KOTA KINABALU – Uber drivers operating in Sabah have been warned that they need a proper licence from the Commercial Vehicles Licensing Board (CVLB) to operate.
Uber drivers, though registered online, are not legal in Sabah, stressed City police chief, Assistant Commissioner M Chandra, in announcing the arrest of two persons in police operations against illegal public transporters in the city.
ACP Chandra said the two men, a 25-year-old driving a Perodua Myvi and a 37-year-old driving a Proton Persona, were arrested in front of a shopping mall here at about 4.30pm Monday.
He said Uber drivers in Sabah are increasing although the ride sharing app has previously been declared illegal, but it continues to operate due to the difficulty in charging cases in court.
“In fact, those operating under Uber here are considered the same as pirate taxis,” he said, adding that the credibility of these drivers is not verified and the safety of passengers not guaranteed.
“We will continue to monitor any Uber activities which is considered illegal because they do not have a permit for running public transportation without the approval from the Commercial Vehicle Licensing Board,” he said.
The drivers and their cars were brought to the City traffic police station for investigation under Section 33 of the CVLB Act 1987 for using a private vehicle for commercial purposes.

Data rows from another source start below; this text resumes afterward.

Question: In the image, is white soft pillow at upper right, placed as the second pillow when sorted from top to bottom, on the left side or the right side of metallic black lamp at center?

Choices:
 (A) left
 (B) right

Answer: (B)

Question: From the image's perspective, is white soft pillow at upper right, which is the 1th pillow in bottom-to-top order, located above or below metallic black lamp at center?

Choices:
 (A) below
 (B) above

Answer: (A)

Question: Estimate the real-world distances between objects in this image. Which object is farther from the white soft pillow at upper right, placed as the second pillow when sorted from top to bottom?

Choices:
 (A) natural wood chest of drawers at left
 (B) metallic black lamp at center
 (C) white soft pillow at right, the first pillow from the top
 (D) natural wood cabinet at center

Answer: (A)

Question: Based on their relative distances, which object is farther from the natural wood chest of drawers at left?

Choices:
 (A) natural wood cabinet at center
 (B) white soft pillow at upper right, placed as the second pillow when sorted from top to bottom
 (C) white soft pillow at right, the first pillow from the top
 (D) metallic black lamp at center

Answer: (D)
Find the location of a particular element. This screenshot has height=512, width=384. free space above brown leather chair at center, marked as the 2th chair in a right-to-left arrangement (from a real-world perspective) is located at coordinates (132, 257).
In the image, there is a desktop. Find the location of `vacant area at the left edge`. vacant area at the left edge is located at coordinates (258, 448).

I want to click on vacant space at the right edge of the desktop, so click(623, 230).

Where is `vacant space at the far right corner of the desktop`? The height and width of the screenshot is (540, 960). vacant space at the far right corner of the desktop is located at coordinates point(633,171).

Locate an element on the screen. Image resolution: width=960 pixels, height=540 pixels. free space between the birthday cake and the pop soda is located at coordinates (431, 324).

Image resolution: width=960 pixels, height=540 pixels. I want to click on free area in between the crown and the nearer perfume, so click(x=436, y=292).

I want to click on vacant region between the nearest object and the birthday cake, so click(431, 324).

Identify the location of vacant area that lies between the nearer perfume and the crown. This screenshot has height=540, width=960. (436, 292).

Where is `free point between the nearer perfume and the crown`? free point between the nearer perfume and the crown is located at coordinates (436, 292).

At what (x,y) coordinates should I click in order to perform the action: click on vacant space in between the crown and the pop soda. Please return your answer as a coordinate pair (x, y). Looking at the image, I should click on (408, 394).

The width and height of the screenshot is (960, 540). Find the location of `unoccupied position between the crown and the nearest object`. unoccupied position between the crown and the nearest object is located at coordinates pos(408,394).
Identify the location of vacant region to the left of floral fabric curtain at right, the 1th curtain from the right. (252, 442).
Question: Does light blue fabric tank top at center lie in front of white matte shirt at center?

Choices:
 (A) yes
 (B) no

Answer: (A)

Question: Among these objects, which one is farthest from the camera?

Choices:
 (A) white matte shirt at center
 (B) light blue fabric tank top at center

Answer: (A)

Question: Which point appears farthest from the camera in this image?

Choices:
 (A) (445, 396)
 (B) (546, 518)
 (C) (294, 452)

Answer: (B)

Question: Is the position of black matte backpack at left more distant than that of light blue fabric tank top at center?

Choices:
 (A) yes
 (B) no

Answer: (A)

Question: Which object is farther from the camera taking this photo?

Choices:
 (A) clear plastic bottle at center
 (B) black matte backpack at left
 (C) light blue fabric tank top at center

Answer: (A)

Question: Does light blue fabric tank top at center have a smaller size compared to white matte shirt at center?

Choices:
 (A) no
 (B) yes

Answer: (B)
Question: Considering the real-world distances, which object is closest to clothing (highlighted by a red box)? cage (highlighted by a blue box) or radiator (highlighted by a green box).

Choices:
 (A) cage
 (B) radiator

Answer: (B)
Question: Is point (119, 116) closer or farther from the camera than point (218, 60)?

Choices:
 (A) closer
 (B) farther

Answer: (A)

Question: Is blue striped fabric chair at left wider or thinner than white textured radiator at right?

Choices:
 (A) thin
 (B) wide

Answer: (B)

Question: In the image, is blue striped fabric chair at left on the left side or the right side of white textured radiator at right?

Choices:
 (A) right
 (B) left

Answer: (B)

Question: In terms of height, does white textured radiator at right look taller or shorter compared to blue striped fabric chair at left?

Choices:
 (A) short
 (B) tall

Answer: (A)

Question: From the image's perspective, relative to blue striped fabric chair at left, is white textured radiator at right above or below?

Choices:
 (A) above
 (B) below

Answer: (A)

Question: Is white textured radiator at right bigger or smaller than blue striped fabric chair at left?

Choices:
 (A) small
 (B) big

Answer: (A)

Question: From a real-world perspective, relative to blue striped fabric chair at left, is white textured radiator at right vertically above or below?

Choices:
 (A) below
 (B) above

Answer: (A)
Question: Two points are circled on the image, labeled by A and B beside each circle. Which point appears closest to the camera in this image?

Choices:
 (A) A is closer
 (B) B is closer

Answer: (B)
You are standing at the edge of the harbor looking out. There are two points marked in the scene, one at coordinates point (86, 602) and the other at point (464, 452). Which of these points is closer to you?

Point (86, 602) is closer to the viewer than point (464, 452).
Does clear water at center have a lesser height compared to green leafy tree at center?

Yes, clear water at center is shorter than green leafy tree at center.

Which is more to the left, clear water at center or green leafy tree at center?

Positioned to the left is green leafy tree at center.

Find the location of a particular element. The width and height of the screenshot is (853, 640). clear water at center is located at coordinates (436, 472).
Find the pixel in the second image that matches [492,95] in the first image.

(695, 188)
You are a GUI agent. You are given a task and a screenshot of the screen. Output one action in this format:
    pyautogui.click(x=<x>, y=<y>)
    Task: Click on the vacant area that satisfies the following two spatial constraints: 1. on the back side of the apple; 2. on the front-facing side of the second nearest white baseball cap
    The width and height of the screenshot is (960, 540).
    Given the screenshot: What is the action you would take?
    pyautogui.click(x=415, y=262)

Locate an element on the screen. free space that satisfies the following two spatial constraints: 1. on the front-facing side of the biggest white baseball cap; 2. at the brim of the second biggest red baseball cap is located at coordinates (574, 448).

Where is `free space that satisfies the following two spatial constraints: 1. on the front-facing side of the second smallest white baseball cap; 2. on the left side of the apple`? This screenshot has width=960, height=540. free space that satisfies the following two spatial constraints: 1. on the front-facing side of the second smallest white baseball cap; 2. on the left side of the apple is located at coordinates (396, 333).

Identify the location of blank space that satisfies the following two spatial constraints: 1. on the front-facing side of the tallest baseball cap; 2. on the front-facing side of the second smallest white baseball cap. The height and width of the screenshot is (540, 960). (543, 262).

The two men have been released on police bail pending court order for trial.
Those found guilty face a minimum fine of RM1,000.
ACP Chandra also advised taxi drivers not to take matters into their own hands when they see Uber drivers carrying passengers.
Recently, two videos showing taxi drivers scolding Uber drivers and forcing them to get their passengers out of their vehicles here went viral on social media.
Uber, the global ride-hailing service available through smartphones started in May and has been gaining popularity in the city. It has drawn a local competitor, Grab.
The government had recently given its approval for these ride-sharing services with the proposal for the issuance of a new public service vehicle (PSV) permits called the “driver card”.